╭─ DATA RECORDS
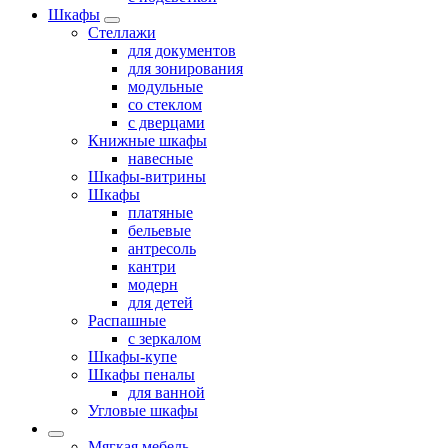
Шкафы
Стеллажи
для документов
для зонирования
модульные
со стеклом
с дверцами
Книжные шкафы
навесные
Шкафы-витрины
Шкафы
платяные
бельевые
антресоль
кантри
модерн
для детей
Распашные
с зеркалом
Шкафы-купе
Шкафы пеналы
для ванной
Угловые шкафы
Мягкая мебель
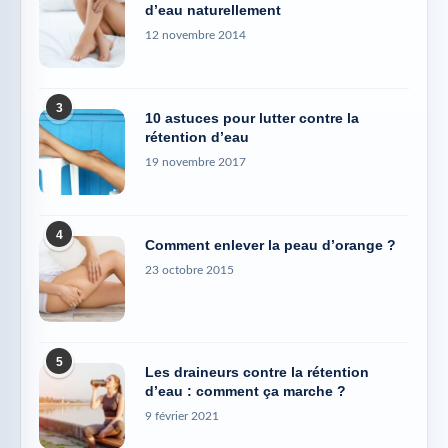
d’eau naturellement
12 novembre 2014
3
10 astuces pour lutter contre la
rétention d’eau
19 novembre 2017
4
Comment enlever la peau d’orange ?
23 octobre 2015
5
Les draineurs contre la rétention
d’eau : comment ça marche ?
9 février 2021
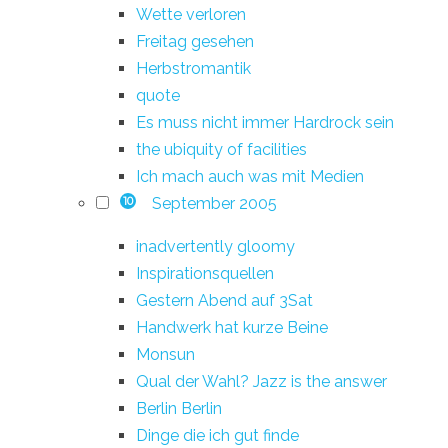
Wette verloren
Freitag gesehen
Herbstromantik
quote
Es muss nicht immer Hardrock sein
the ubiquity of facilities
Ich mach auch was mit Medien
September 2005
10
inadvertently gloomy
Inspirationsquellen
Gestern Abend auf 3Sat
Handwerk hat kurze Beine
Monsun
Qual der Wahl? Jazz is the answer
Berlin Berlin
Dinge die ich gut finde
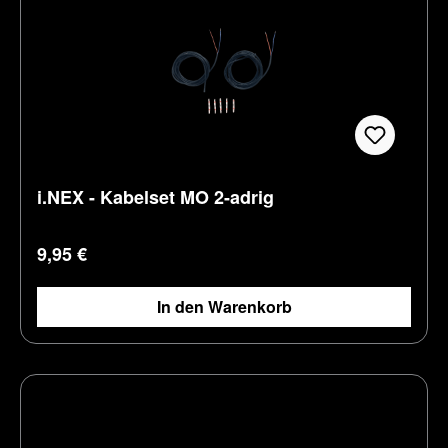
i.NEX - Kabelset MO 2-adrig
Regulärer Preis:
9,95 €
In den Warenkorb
╰─
╭─ DATA RECORDS
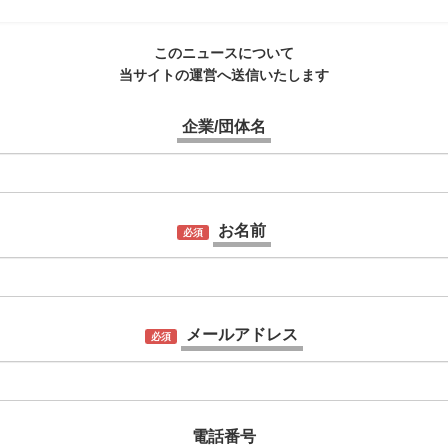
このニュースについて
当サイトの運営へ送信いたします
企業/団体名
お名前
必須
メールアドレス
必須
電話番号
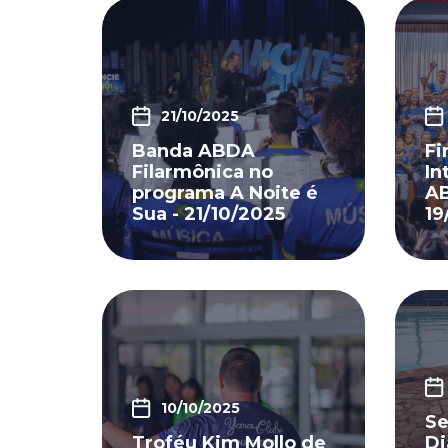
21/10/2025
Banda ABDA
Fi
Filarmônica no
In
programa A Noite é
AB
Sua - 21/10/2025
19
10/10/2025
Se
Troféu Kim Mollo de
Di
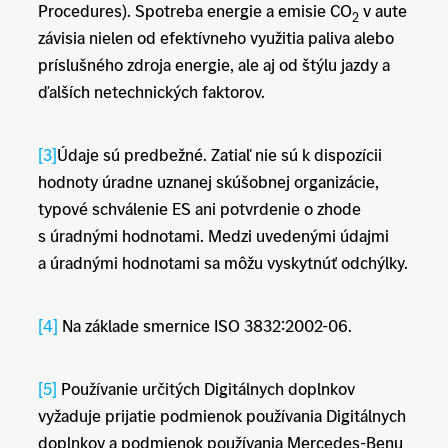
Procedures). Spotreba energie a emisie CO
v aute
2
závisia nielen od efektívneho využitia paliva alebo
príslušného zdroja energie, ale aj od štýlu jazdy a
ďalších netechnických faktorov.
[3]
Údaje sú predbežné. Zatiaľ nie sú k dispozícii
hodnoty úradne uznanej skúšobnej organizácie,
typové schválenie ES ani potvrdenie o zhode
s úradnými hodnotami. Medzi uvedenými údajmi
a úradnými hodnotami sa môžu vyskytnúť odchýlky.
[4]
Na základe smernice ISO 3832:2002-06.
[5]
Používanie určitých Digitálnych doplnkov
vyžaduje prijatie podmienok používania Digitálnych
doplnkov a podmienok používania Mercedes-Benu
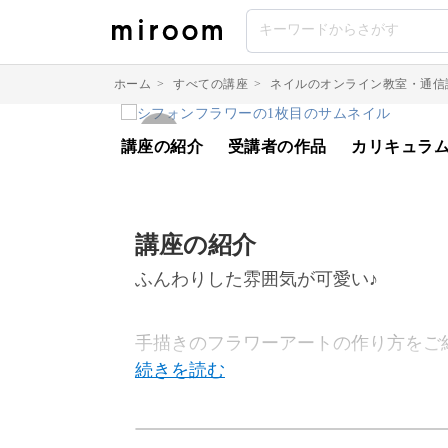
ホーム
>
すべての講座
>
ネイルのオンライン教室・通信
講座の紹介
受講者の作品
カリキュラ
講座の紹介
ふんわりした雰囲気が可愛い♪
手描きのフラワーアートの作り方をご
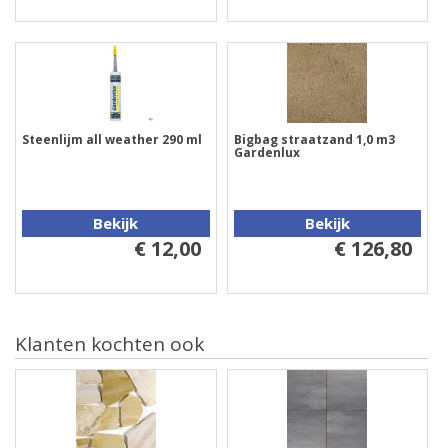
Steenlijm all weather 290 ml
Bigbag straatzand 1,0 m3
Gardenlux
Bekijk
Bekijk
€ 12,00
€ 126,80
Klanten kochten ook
╰─
_WHAT IS EXPECTED_
Each line in the data that holds the string "používania" needs to be copied.

_COMPLETED TASK_
vyžaduje prijatie podmienok používania Digitálnych
doplnkov a podmienok používania Mercedes-Benu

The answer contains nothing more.